Republican officials from across the country are gathering in North Carolina this week to begin shaping a path forward following their party's November shellacking.
Despite a weak economy and a high unemployment rate, Republicans failed to regain control of the presidency and Senate, where Democrats gained seats. Republicans held on to their majority in the House of Representatives but lost seats there, too.
The outcome displayed the large and growing advantage of Democrats among women and minorities amid the Republican Party's sharp turn to the right in recent years.
In speech excerpts released earlier in the day, Jindal says the Republican Party doesn't need to change its values, but, "might need to change just about everything else we do."
"We do not need to change what we believe as conservatives -- our principles are timeless," Jindal says. "But we do need to re-orient our focus to the place where conservatism thrives: in the real world beyond the Washington Beltway."
The Republican Party is too focused on number-crunching in Washington, he continues, and not focused enough on economic growth across the nation.
"Today's conservatism is completely wrapped up in solving the hideous mess that is the federal budget, the burgeoning deficits, the mammoth federal debt, the shortfall in our entitlement programs," he says. "We seem to have an obsession with government bookkeeping. This is a rigged game, and it is the wrong game for us to play."
The comments come a day after the House passed a bill to permit the government to borrow enough money to avoid a first-time default for at least four months, defusing a looming crisis and setting up a springtime debate over taxes, spending and the deficit.

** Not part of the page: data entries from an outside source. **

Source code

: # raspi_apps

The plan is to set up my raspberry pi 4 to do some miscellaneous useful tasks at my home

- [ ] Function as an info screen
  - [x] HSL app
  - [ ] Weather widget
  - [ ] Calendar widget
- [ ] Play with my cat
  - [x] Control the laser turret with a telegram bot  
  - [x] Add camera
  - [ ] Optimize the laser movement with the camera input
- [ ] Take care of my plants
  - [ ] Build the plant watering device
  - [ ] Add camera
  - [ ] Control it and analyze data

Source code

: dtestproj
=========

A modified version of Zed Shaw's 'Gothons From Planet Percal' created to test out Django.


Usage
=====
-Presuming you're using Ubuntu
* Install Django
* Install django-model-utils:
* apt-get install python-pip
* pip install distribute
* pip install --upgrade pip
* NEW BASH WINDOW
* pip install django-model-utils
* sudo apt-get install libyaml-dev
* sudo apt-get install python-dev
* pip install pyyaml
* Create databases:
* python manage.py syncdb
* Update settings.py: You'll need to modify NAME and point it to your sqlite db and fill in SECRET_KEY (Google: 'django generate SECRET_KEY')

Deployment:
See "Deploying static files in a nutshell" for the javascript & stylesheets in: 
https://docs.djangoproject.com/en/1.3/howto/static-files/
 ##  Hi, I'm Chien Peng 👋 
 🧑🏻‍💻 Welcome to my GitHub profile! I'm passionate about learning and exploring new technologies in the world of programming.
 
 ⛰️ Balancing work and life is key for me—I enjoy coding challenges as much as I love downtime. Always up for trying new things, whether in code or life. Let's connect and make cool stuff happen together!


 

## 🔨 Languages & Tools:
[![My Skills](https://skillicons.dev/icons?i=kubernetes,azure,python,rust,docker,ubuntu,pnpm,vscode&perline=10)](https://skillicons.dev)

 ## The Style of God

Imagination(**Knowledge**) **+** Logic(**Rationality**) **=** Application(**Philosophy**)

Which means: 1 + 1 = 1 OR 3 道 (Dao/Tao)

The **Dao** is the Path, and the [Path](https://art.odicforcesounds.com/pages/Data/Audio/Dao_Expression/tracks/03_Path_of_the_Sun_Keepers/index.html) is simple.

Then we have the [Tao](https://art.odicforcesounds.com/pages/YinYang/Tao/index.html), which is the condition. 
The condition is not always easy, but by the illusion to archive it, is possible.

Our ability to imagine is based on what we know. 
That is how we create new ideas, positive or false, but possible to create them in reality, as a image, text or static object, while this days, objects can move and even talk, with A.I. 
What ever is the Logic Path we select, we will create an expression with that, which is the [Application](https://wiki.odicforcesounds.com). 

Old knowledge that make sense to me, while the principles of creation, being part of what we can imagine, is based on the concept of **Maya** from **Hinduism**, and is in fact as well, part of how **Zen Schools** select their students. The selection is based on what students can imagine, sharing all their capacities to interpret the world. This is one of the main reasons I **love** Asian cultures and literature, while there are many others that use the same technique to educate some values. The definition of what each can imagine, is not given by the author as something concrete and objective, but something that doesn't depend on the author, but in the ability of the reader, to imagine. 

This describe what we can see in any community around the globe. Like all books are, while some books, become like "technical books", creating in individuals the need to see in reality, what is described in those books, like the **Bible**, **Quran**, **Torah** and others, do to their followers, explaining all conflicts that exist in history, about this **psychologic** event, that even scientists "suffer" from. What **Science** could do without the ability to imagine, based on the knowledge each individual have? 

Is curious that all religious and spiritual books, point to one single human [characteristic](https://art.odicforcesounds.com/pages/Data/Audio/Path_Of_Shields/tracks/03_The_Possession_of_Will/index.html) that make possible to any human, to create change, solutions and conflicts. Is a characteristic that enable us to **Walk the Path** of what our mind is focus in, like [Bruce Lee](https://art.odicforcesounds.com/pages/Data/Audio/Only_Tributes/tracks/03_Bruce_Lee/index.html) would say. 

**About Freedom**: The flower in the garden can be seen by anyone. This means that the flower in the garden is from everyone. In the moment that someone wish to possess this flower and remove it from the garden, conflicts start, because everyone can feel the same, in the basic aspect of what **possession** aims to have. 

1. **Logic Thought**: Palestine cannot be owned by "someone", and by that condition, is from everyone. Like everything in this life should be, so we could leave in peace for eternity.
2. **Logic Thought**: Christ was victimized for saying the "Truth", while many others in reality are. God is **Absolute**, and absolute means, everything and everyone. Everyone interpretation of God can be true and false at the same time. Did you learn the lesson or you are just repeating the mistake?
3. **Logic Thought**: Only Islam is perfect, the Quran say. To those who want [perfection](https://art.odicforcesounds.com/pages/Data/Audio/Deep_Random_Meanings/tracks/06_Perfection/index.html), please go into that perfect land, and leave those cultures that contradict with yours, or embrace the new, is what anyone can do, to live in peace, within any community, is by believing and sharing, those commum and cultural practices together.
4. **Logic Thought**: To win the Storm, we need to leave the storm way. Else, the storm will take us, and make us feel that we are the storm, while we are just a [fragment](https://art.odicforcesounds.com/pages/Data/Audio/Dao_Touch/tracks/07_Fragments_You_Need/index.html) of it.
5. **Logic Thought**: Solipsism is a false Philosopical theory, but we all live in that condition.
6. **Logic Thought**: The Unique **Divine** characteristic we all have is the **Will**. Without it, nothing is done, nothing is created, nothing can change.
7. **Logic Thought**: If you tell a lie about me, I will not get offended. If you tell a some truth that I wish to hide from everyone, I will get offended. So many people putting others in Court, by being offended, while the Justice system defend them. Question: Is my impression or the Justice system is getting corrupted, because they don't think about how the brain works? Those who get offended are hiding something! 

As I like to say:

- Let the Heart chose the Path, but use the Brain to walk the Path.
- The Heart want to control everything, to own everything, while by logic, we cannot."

The House passed the measure on a bipartisan basis as majority Republicans back away from their previous demand that any increase in the government's borrowing cap be paired with an equivalent level of spending cuts.
"The Republican Party must become the party of growth, the party of a prosperous future that is based in our economic growth and opportunity that is based in every community in this great country and that is not based in Washington, D.C.," Jindal says.